What is your needle size?

Is there a regularly used needle size for everything?

On what basis do you change needle size?

How do you detemine what size to use for what?

Thanks! :)

VickiIL
10-06-2005, 01:53 PM
Hello,

What is your needle size?

Is there a regularly used needle size for everything?

On what basis do you change needle size?

How do you detemine what size to use for what?

Thanks! :)

There is no standard needle size. You will develop a collection of many sizes and types of needles as you knit different projects.

Needle size is determined by the weight of the yarn (how think it is) and how tight or loose you want your stitches. This is called guage. Most of your patterns will tell you what weight yarn they used, what needle size they used and what their guage is. This is your starting point. The most important piece of information there is the guage. It will be given in how many stitches per inch you will want on your finished project. You will use the yarn weight and needles recommended to make a small swatch of fabric to check you guage. If you come up with the same as the pattern you are good to go. If your knitting is looser or tighter you can choose a needles size that will help correct that.

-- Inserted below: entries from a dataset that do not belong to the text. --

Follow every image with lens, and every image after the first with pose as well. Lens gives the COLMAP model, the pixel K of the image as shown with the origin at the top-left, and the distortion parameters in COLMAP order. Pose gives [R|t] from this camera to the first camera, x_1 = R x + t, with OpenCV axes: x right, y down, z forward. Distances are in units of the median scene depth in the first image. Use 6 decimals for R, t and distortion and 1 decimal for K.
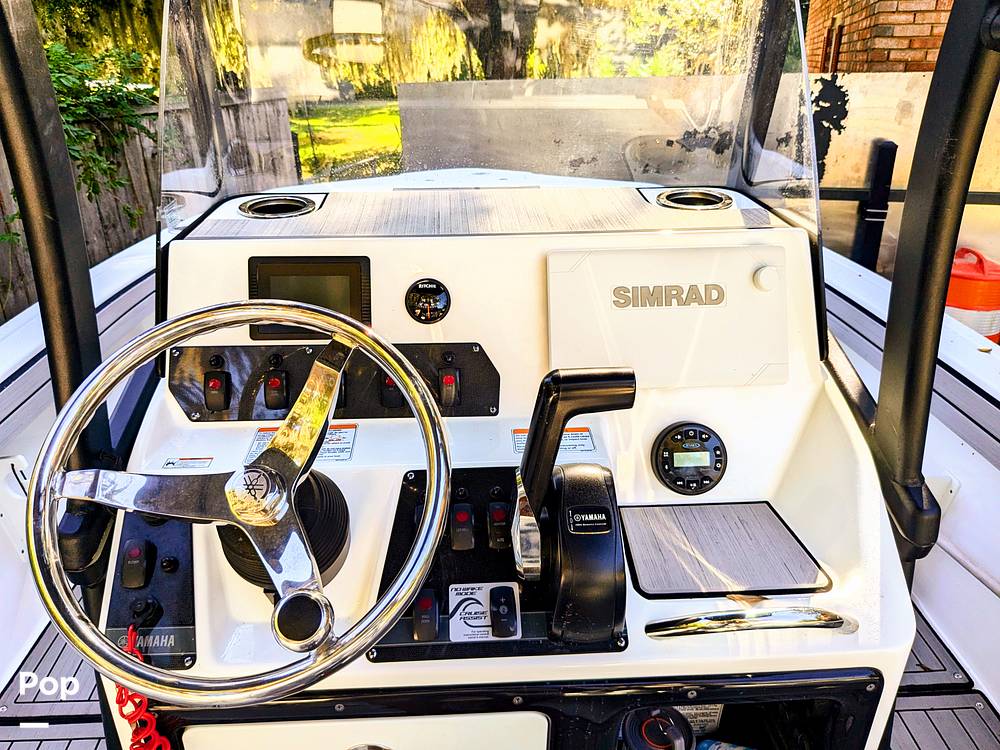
lens RADIAL K [[736.2, 0, 493.5], [0, 736.2, 377.2], [0, 0, 1]] dist [0.031165, -0.062213]
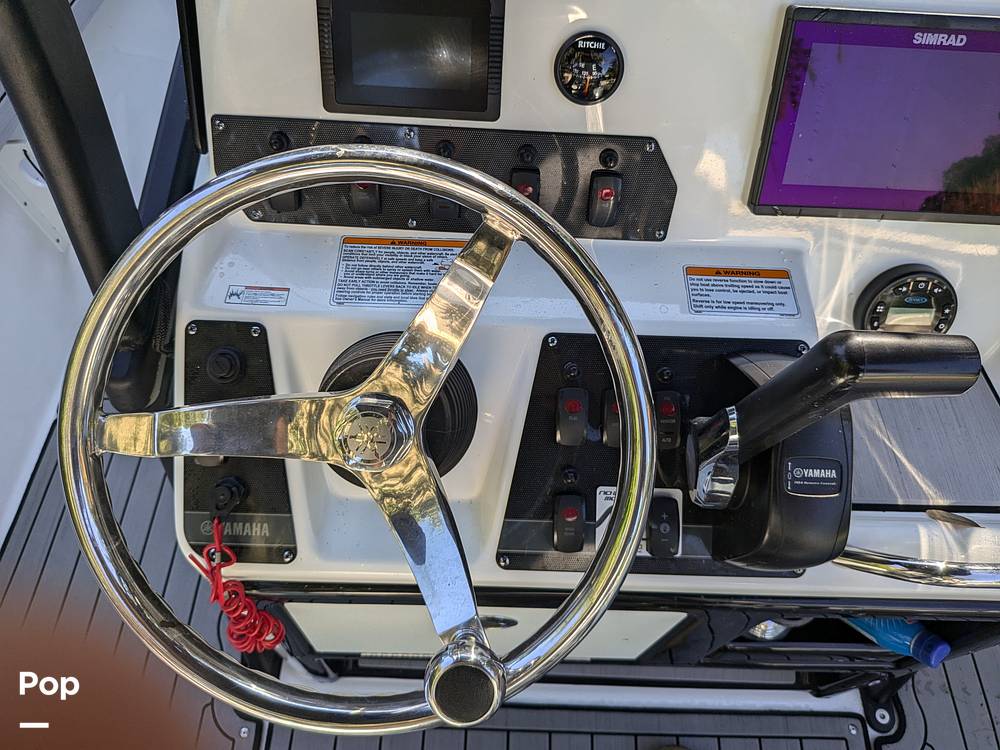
lens RADIAL K [[736.2, 0, 510.8], [0, 736.2, 366.1], [0, 0, 1]] dist [0.031165, -0.062213]
pose [[0.997069, 0.076474, -0.002279, -0.155999], [-0.066095, 0.875979, 0.477799, -0.206339], [0.038536, -0.476248, 0.878466, 0.331742]]
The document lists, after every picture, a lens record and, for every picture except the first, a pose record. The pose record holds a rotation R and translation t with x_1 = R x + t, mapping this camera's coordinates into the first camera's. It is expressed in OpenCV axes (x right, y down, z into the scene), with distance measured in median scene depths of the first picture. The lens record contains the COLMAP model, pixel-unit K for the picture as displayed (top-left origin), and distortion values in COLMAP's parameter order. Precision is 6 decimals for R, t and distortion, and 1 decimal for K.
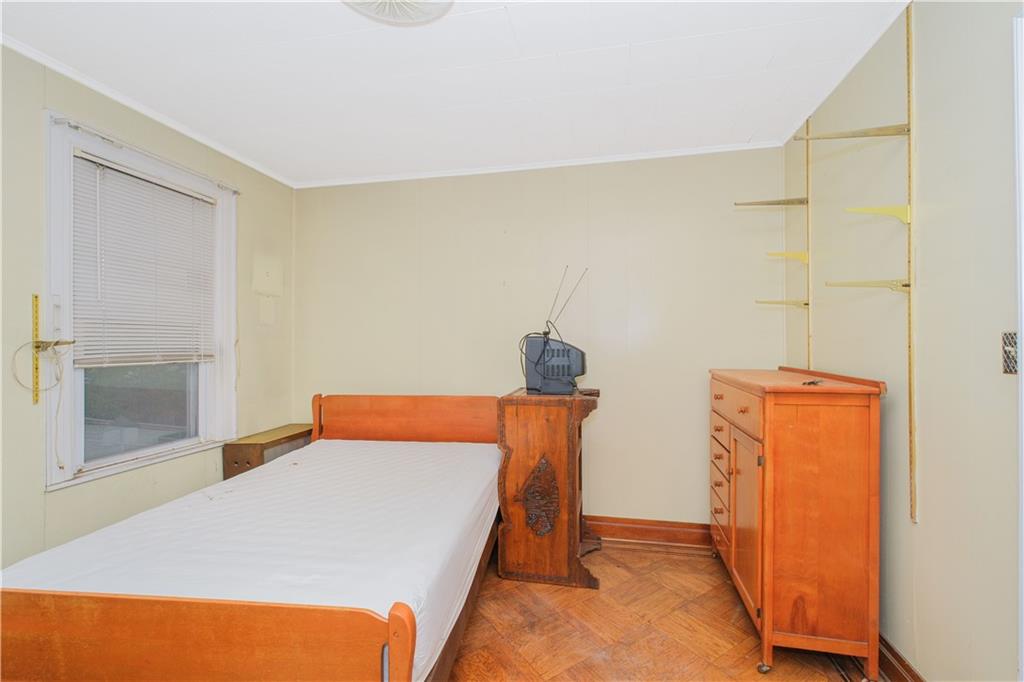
lens RADIAL K [[434.1, 0, 520.0], [0, 434.1, 342.7], [0, 0, 1]] dist [-0.001148, -0.000680]
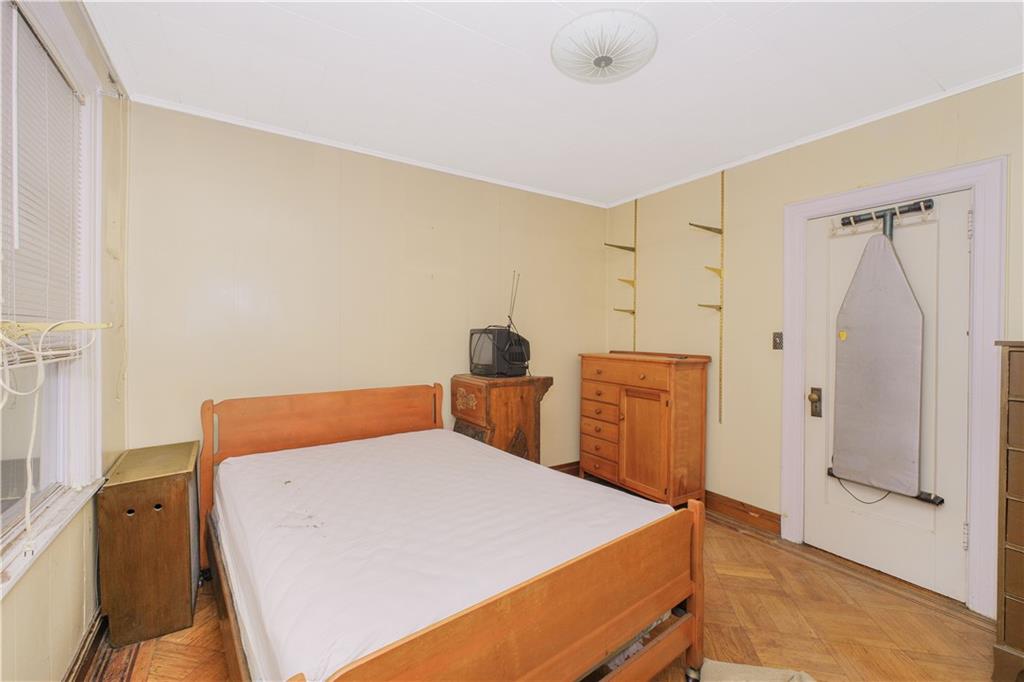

Another way to figure out the appropriate needle size is to look on the yarn label. It will give you information on the weight of that yarn and what needle they recommend using and they guage that will "usually" produce.

I am sure that is as clear as mud. But as you start working on your knitting it will begin to make more sense to you.

Ingrid
10-06-2005, 04:12 PM
Vicki--I just want to say that that was an excellent explanation--not confusing at all.

Knitting--The pattern usually has a suggested needle size. Knit a swatch with that size needle to see if that'll work for you. If your gauge is off, and it matters, you can change the needle size. I say 'if it matters' because if you're making a scarf or blanket, gauge is not as critical is if you're making a sweater.

If you use the wrong needle size, and you're getting 4 stitches per inch even though the pattern calls for 5 stitches per inch, your measurements can be way off. For example on 100 stitches, a gauge of 4 stitches per inch will give you 25 inches of knitting. A gauge of 5 stitches per inch will give you 20 stitches of knitting on the same 100 stitches.